Among the new role assignments, it was extremely salutary for the piece that Herr Iffland himself took the role of Polonius, a role that is apparently the most difficult in the entire Hamlet and which we have never seen performed as well. It is, to be sure, difficult |347| to harmonize the minister and jester, the serious father and the actor who once played Brutus, and to perform the character from one piece. But Herr Iffland succeeded — as in everything he sets his mind to — in this as well, especially in the scene where he instructs the servant Reynaldo how he should observe his son, a scene that was obviously the triumph of his art.
[Here August Wilhelm Iffland, albeit not as Polonius, but as Franz Moor in Schiller’s play Die Räuber (Almanach für Theater und Theaterfreunde auf das Jahr 1807, plate 3):]
In the meantime, however, what Hamlet gained through this Polonius, it had to forfeit through such a Claudius as was performed for us here, and even more. It is hardly comprehensible how one can be so infatuated with one’s own mannerism — which is eternally and yet eternally again the same — that one has not the faintest sense for the meaning and spirit of the role. — What more can one way? The most irremediable shortcoming of any artist is — mannerism. — How everyone would like to have seen Herr Fleck in this role, and how salutary would that have been for the piece itself.
[Here Ferdinand Fleck ca. 1800 (Spemanns goldenes Buch des Theaters: Eine Hauskunde für Jedermann, ed. Rudolph Genée et al. (Berlin, Stuttgart 1902), following no. 245:]
Herr Bethmann was extremely pleasing as Fortinbras. It is precisely in this cordial disposition that we have always imagined the bold young prince.
[Here Heinrich Eduard Bethmann, later Friederike Unzelmann’s second husband:]
Little was done as regards external stage sets and props. In the scene where Hamlet holds up the pictures of her spouse to his mother, no large wall paintings were hanging in the background, unlike what Wilhelm Meister justifiably demands, [3] but rather a couple of small fragments positioned in the foreground — which wholly disrupted the effect.
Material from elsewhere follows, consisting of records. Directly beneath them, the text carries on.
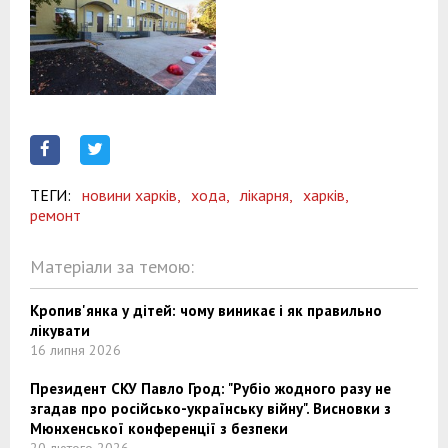
ТЕГИ:
новини харків,
хода,
лікарня,
харків,
ремонт
Матеріали за темою:
Кропив'янка у дітей: чому виникає і як правильно
лікувати
16 липня 2026
Президент СКУ Павло Грод: "Рубіо жодного разу не
згадав про російсько-українську війну". Висновки з
Мюнхенської конференції з безпеки
20 лютого 2026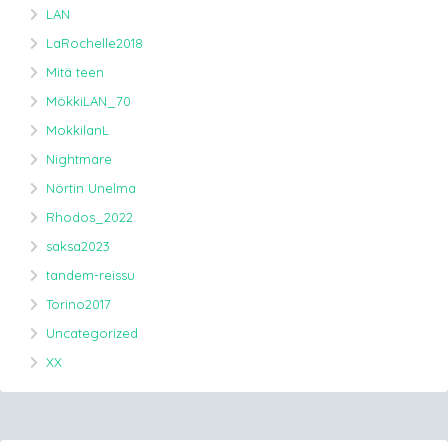
LAN
LaRochelle2018
Mitä teen
MökkiLAN_70
MokkilanL
Nightmare
Nörtin Unelma
Rhodos_2022
saksa2023
tandem-reissu
Torino2017
Uncategorized
XX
Here there was nothing to see of Jove’s countenance or Apollo’s locks. —
Thus concerning the first reappearance of Shakespeare on the premier stage of Germany.
Notes
[*] M., “Über die Aufführung des Hamlet. Nach A. W. Schlegels Übersetzung,” Jahrbücher für die preussische Monarchie unter der Regierung Friedrich Wilhelms des Dritten (1799) 3 (September, October, November, December), 337–47, here 341–47, 337–41 being a brief history of translations and performances of Shakespeare, with their advantages and shortcomings (especially concerning abridgement), in Germany. — Footnotes are those of the present editor. Back.
[1] I.e., of the original point of departure for preceding adaptations. Back.
[2] Fr., here literally, “apart from the work.” Back.
[3] See Goethe, Wilhelm Meister’s Apprenticeship, trans. R. Dillon Boylan (London 1867), book 5, chapter 9:
But a great difficulty was presented by the two pictures, to which Hamlet refers in the passionate scene with his mother. “It seems to me,” said Wilhelm, “that they ought both to be displayed at full length in the background of the chamber, near the principal entrance. The elder King should be painted in full armour like the Ghost, and should hang at the side where the latter makes his appearance. I could wish that the figure assumed a commanding attitude, with the right hand extended, the face a little turned away, with a look directed over the shoulder, that it may perfectly resemble the Ghost at the very instant when the latter disappears through the door. It would produce a great effect if Hamlet at that moment should fix his eyes upon the Ghost, and the Queen should look upon the picture. The stepfather may appear in royal costume, but not in very rich attire.” Back.